AIMS

Dontenwill Emmanuelle, Reynaud Emmanuelle
Le rôle de l’approche par les parties prenantes dans l’initiation d’une politique de développement durable : Etude du cas d’une entreprise de transport urbain

Auteurs

Emmanuelle Dontenwill

Emmanuelle Reynaud

Résumé 

Nous ne disposons guère de concepts opératoires pour penser le développement durable dans l’entreprise. Entre la notion consensuelle et molle de développement durable et les expérimentations et normes en cours d’élaboration, les cadres théoriques permettant de structurer avec recul une réflexion de fond sur l’intégration du Développement Durable par les entreprises sont absents. Une exception cependant apparaît, la théorie des parties prenantes, très souvent associée aux questions de développement durable et de responsabilité sociale de l’entreprise. Si son vocabulaire est de plus en plus utilisé dans les rapports développement durable publiés ces deux dernières années en France suite à la loi NRE (Nouvelle Réglementation Economique), les recherches montrant, de façon explicite, en quoi l’approche par les parties prenantes permettrait d’initier une politique de développement durable, font encore défaut.

L’approche par les parties prenantes, est-elle toujours positive ou bien au contraire entrave-t-elle ou ralentit-elle la mise en place d’une politique de développement durable ?

Cet article tente d’apporter des premiers éléments de réponse à cette différente question. Il s’agit d’étudier le rôle (positif mais aussi négatif) de l’approche par les parties prenantes dans la formulation d’une stratégie de développement durable. Le cas d’initialisation d’une politique de développement durable dans une entreprise exploitant un réseau de transport urbain est étudié.

Dans le cadre particulier de l’entreprise de transport public étudiée, l’approche par les parties prenantes a eu pour vertus d’incarner les intérêts économiques, sociaux et environnementaux, les trois piliers du Développement Durable. Cette approche paraît donc pertinente pour effectuer un diagnostic préalable à la formulation d’une stratégie de développement durable.

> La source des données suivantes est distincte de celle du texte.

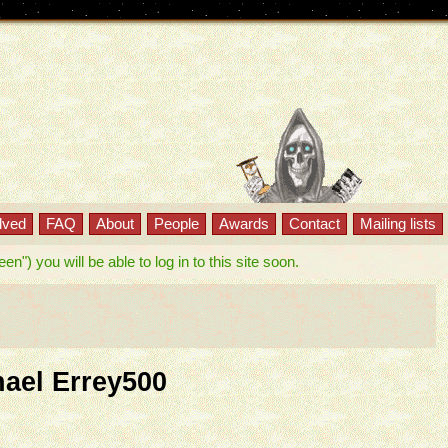
lved
FAQ
About
People
Awards
Contact
Mailing lists
") you will be able to log in to this site soon.
hael Errey500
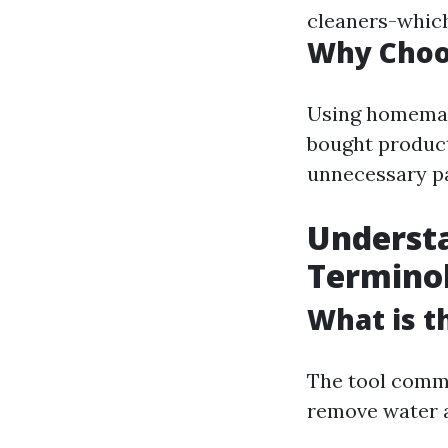
cleaners-which
Why Cho
Using homemade
bought products
unnecessary p
Underst
Termino
What is t
The tool commo
remove water a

La considération des parties prenantes a par ailleurs eu le mérite de mettre en évidence les blocages et d’aborder la délicate question de la concertation, du dialogue et de la participation. La méthodologie la plus efficace pour lever ses blocages et initier une politique de développement durable peut donc être choisie.

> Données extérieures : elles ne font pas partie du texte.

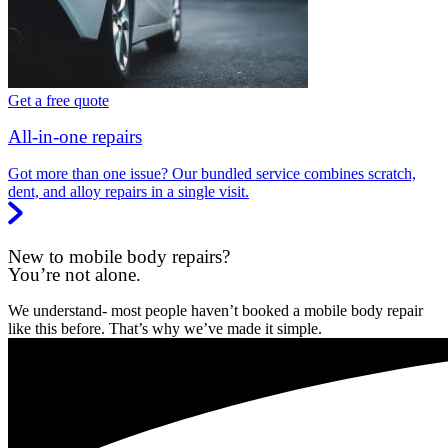
Get a free quote
All-in-one repairs
Got more than one issue? Our bundled service combines scratch,
dent, and alloy repairs in a single visit.
New to mobile body repairs?
You’re not alone.
We understand- most people haven’t booked a mobile body repair
like this before. That’s why we’ve made it simple.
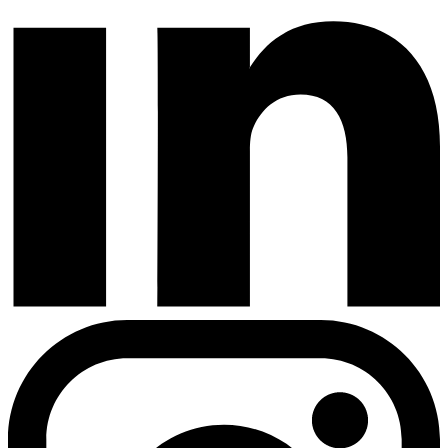
Instagram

Elle met également au jour la complexité des imbrications des acteurs développement durable sur un territoire donné, à propos d’une problématique particulière, celle de la « mobilité durable » de ses habitants.

Par ailleurs, elle permet de questionner en amont la vocation même de l’entreprise en tant que partie prenante dans une société et un environnement naturel et propose un modèle plus humain de l’entreprise.

Cependant, cette approche est lourde à mettre en œuvre et ralentit la formulation de la stratégie du fait de la prise en compte d’un grand nombre de parties prenantes et rendant du coup l’approche plus paralysante qu’opératoire.

En outre, le caractère « socio-centré » de l’approche parties prenantes place la Nature au second plan derrière l’homme et risque de négliger le pilier environnemental du développement durable.

De même, son caractère « firmo-centré » tend à placer l’entreprise au cœur de la problématique alors qu’elle peut se situer parfois à la périphérie et jouer un rôle secondaire. Ce constat dépasse donc le champ d’action de l’entreprise et invite à une prise en compte conjointe du développement durable par les pouvoirs publics, les collectivités territoriales et le monde économique.

Enfin, sans considérations éthiques, l’approche « parties prenantes » peut devenir un outil de manipulation. Or le développement durable perd beaucoup de son esprit et de son souffle lorsqu’il est réduit à une instrumentalisation.

A l’issue de ce bilan apports/limites, il ressort que l’approche partie prenante offre un intéressant outil de diagnostic pour initier une stratégie de développement durable, en revanche elle n’est pas suffisamment opératoire pour résoudre les difficultés qu’elle met au jour (à savoir le dépassement des conflits d’intérêts qu’incarnent voire exacerbent la prise en compte des revendications des parties prenantes).